Marchi, şiddet, ihmal ve istismarın, Türkiye’de kız ile erkek çocukların ve kadınların yaşamlarında sıklıkla maruz kaldıkları ciddi bir zorluk olmaya devam ettiğini söyledi. Türkiye’de şiddetin önlenmesi konusunda güçlükler olduğunu savunan Marchi, devletin 196 bin çocuğa koruma sağladığını, geçen yıl yüzde 86’sı kız olmak üzere, 31 bin çocuğun cinsel suçlara maruz kaldığını hatırlattı.
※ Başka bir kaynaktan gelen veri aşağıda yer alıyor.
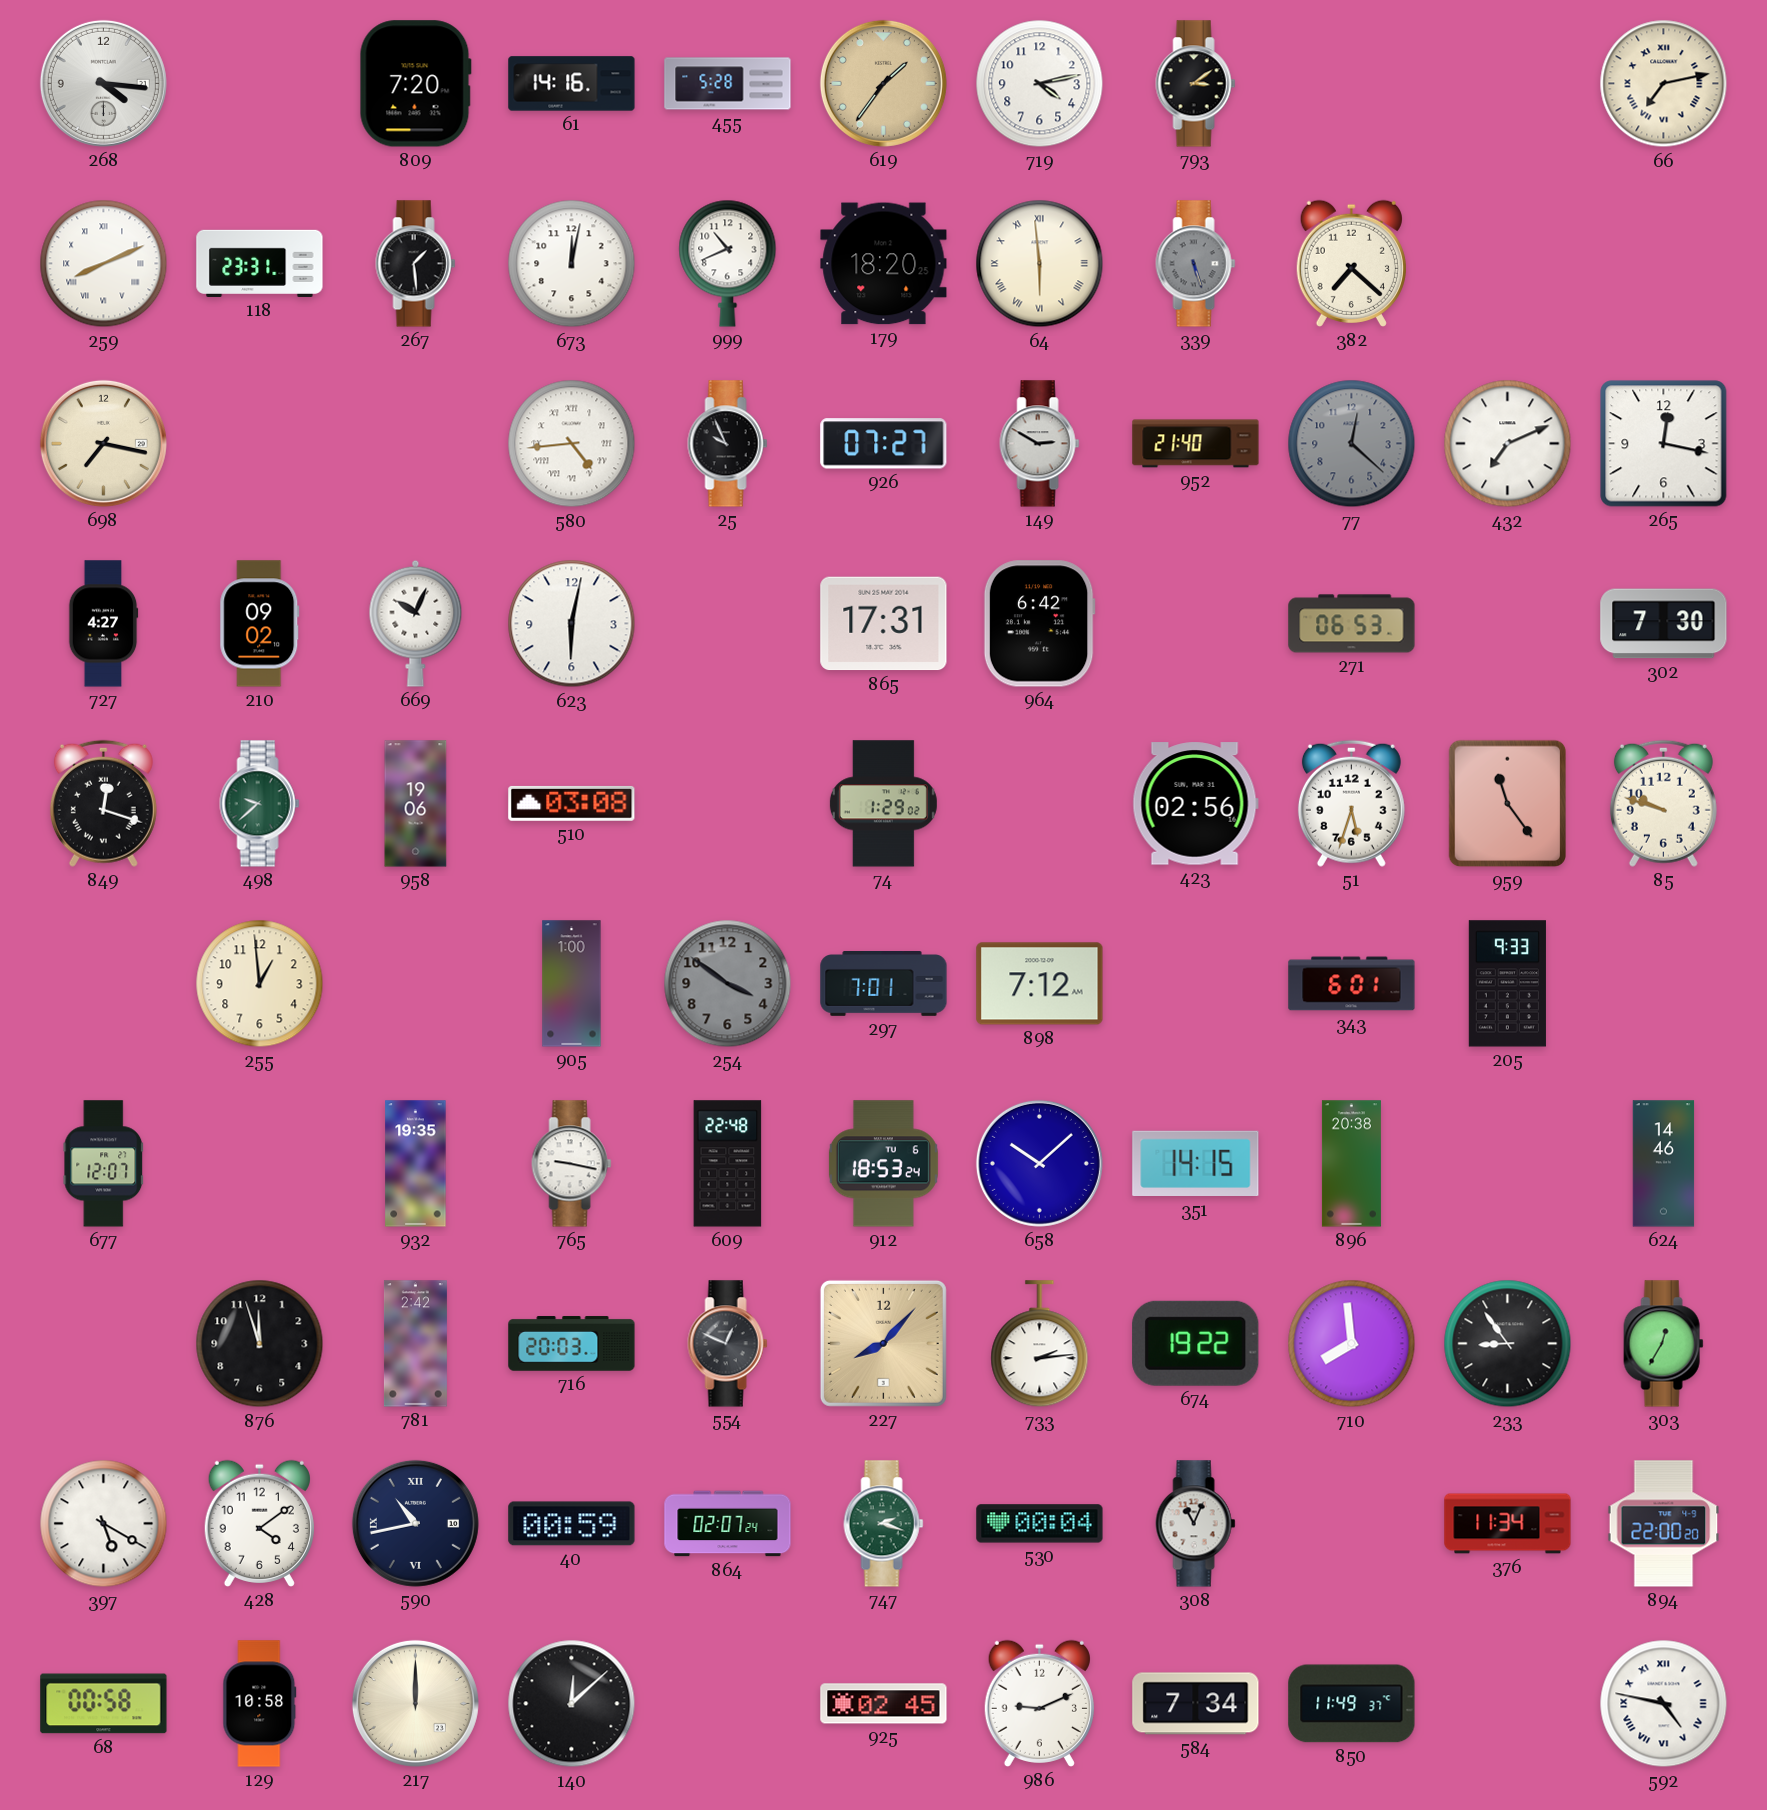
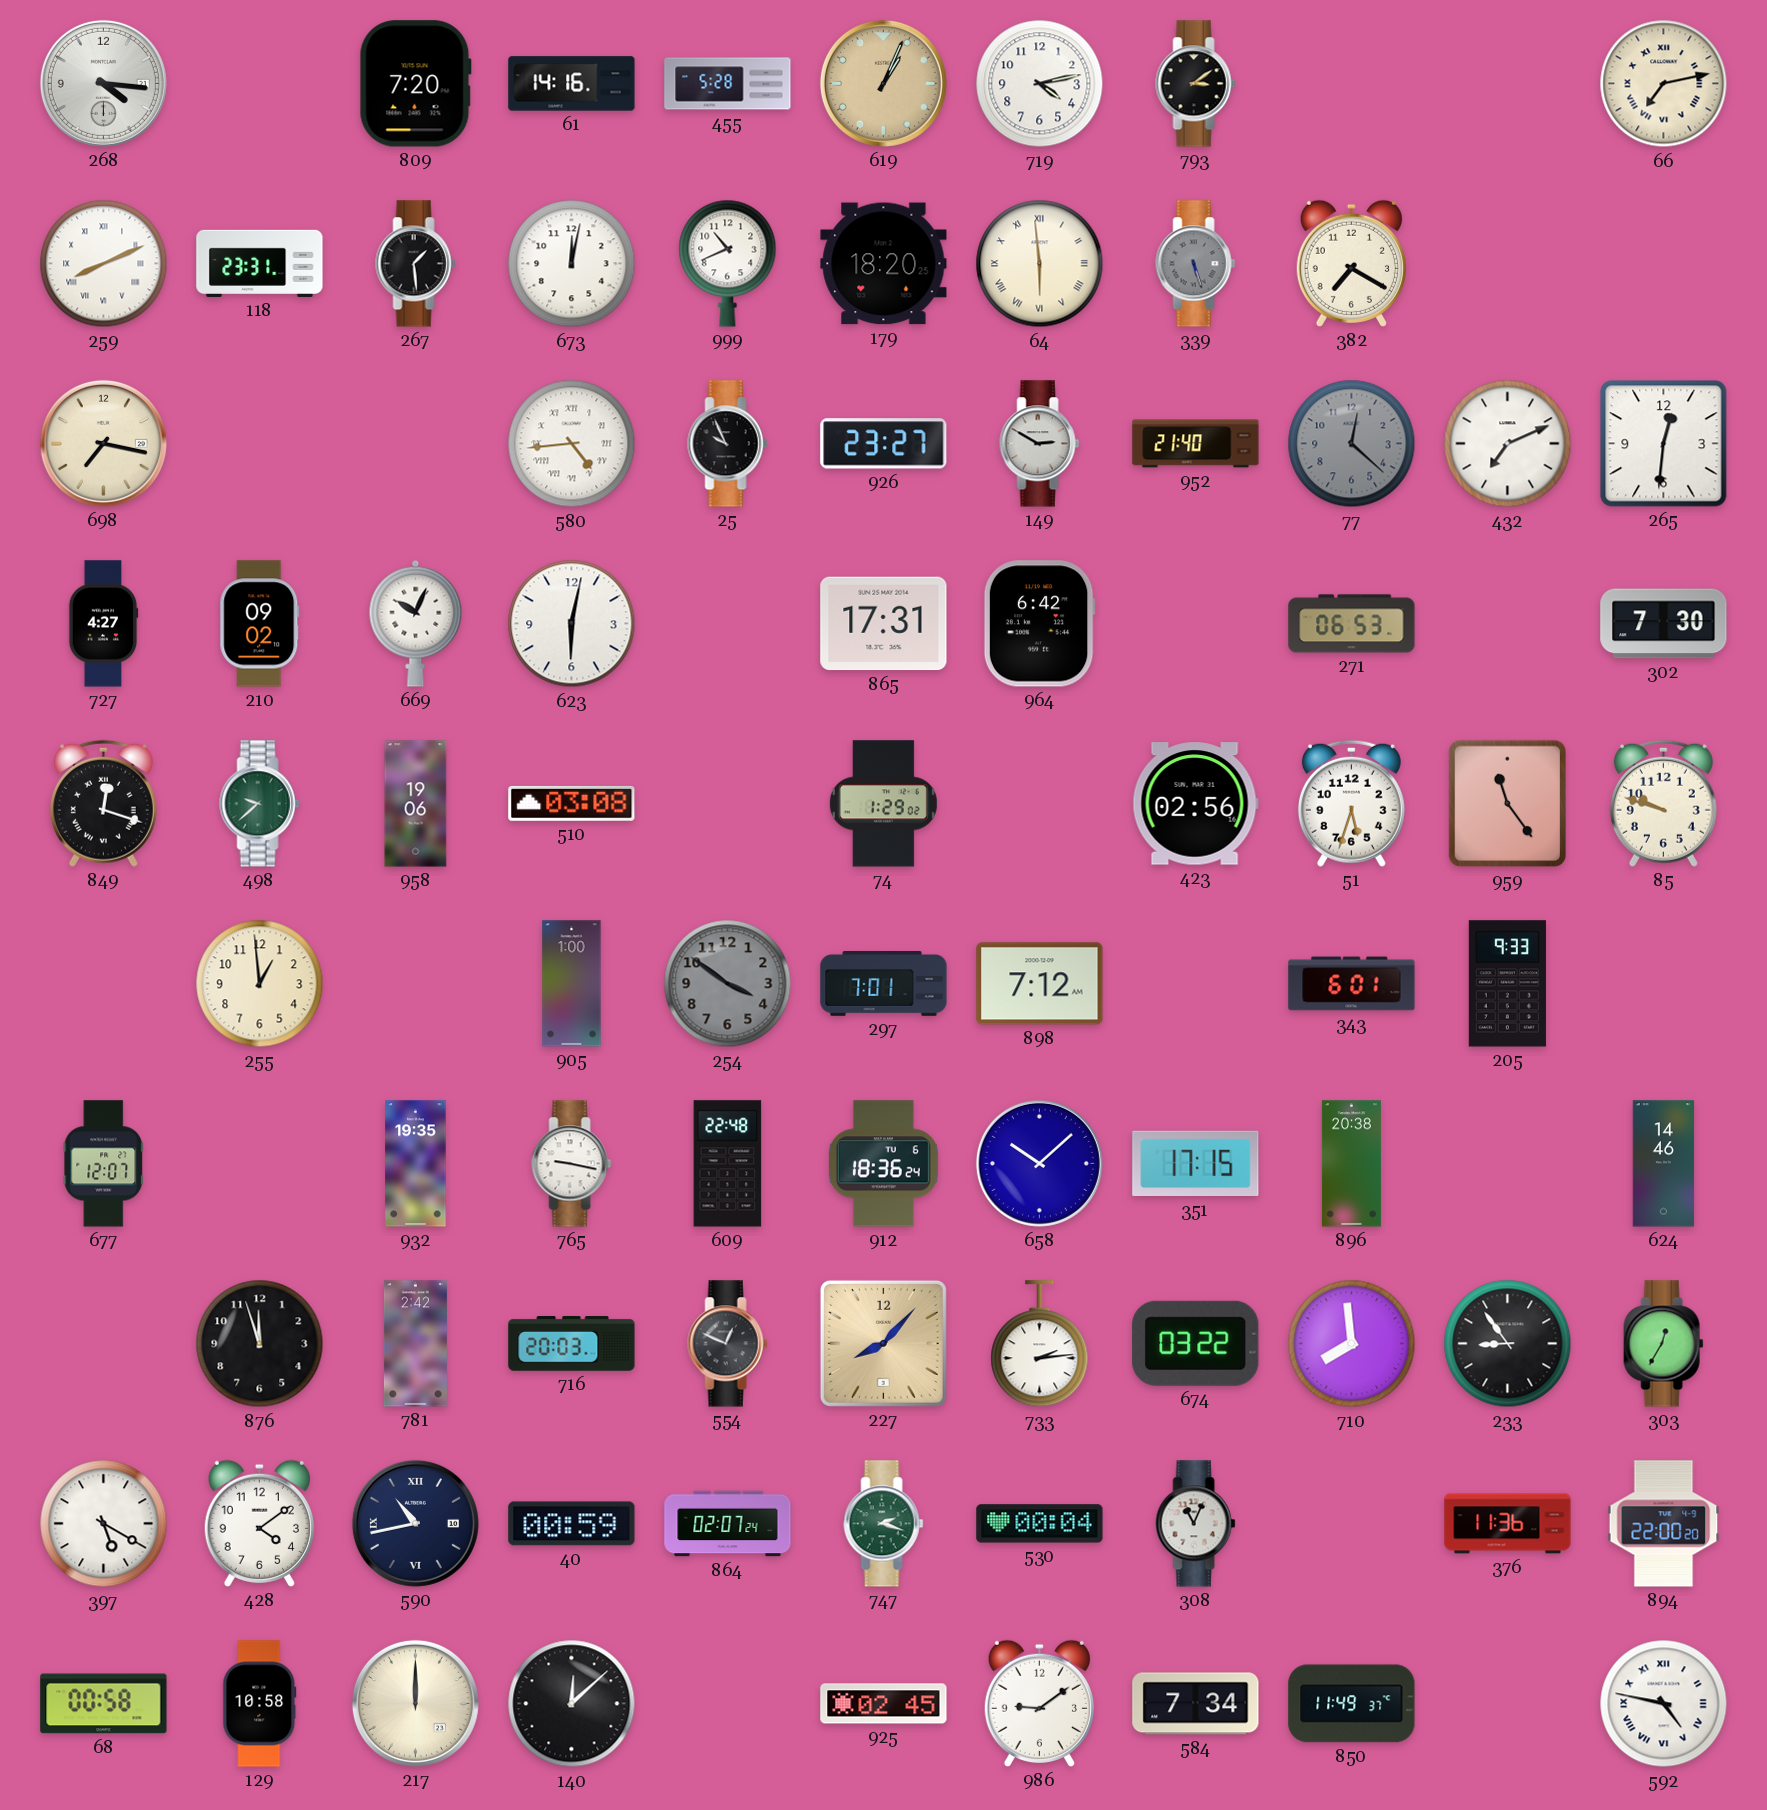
619: 1:36 -> 1:04
382: 7:22 -> 7:20
926: 07:27 -> 23:27
265: 12:17 -> 12:31
912: 18:53 -> 18:36
351: 14:15 -> 17:15
674: 19:22 -> 03:22
376: 11:34 -> 11:36
986: 9:11 -> 9:09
Küresel ölçekte çocuk hakkı ihlallerinin sürdüğünü belirten Marchi, dünyanın çeşitli yerlerindeki çatışmaların ve insani krizlerin milyonlarca çocuğun hayatını etkilediğini vurguladı. Gazze’de yaşananları hatırlatan Marchi, yarısından fazlası çocuk olmak üzere 1,5 milyon kişinin yerinden edildiğini hatırlattı ve bölgedeki ihlallerin son bulması gerektiğinin altını çizdi.
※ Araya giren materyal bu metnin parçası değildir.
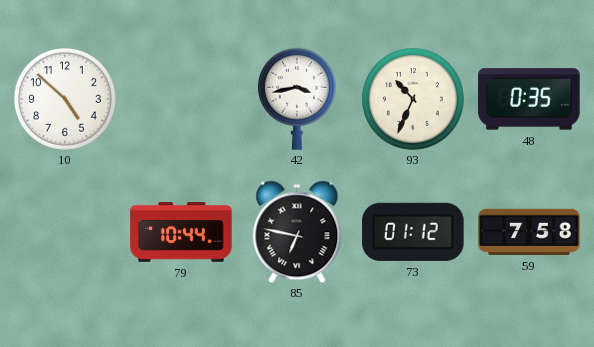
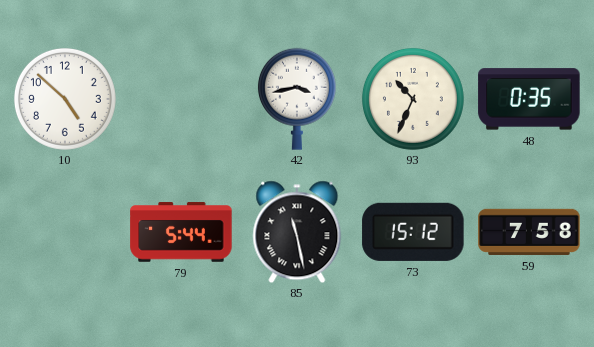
79: 10:44 -> 5:44
85: 6:47 -> 11:28
73: 01:12 -> 15:12
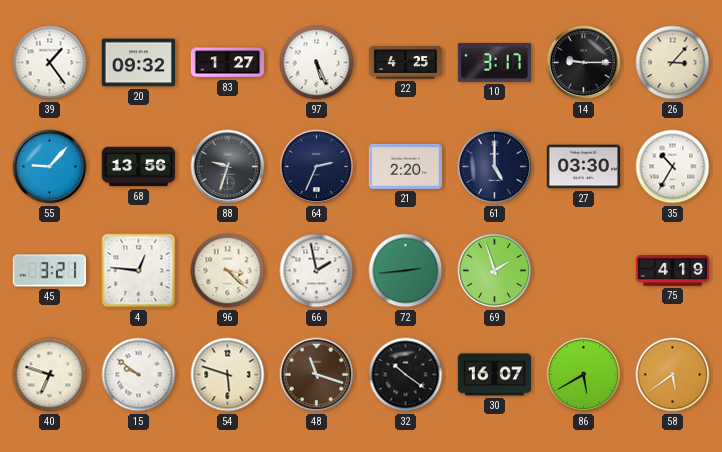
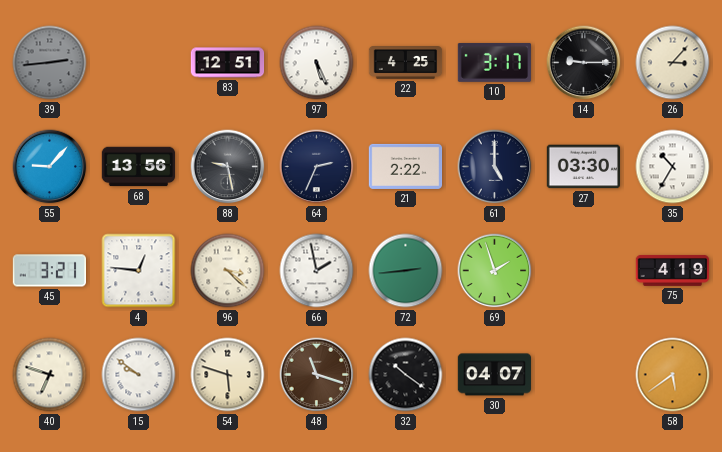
39: 1:24 -> 2:44
39 dial: white -> grey
20: 09:32 -> none
83: 1:27 -> 12:51
88: 9:33 -> 9:28
21: 2:20 -> 2:22
30: 16:07 -> 04:07
86: 5:40 -> none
Türkiye’de sığınmacılar dahil 24 milyondan fazla çocuğun yaşadığını söyleyen Marchi, çocuk haklarının korunmasının ülke gündeminin merkezinde yer aldığını belirtti.

Türkiye’nin çocuk haklarının korunmasında ilerleme kaydettiğini savunan UNICEF Türkiye Temsilcisi Paola Marchi, 6 Şubat’ta meydana gelen Kahramanmaraş merkezli depremlerin çocuklar üzerinde yıkıcı bir etki yarattığını dile getirerek şöyle konuştu:

“Çeşitli alanlarda iyileştirme sağlamak için karşılanması gereken ihtiyaçlar ve üstesinden gelinmesi gereken zorluklar halen mevcut. Çocuk Hakları Komitesi’nin en son yayımladığı sonuç gözlemlerinde de ifade edildiği üzere, Türkiye’de şiddetin ve özellikle toplumsal cinsiyete dayalı şiddetin önlenmesi ve sonlandırılması konusunda süregelen bazı güçlükler var. Çocuk hakları konusunda toplumsal değişimi ve davranış değişikliğini sağlamak için sivil toplum ve kamu kurumları nezdinde ve daha da önemlisi çocuklar ve aileler arasında farkındalığın artırılmasını sağlamak, bu ciddi sorunun üstesinden gelmek açısından büyük bir önem taşıyor. Bu kapsamda bedensel ceza uygulamalarının sonlandırılması, izleme ve denetim sistemlerinin güçlendirilmesi, ev içinde ve kurumsal ortamlarda çocuklara yönelik şiddetin önlemesi gibi konulara daha fazla odaklanmamız gerekiyor. Özellikle de kırsal kesimlerde görücü usulü, erken yaşta ve zorla evliliklerle mücadele çabalarının yoğunlaştırılması önem taşıyor. Geliştirilebilecek alanlardan biri de çocuk adalet sistemi. Toplum temelli, alternatif ve onarıcı adalet çözümleri geliştirilmesi suretiyle hem adalet sistemine giren hem de hapsedilen çocuk sayısının azaltılması gerekiyor.”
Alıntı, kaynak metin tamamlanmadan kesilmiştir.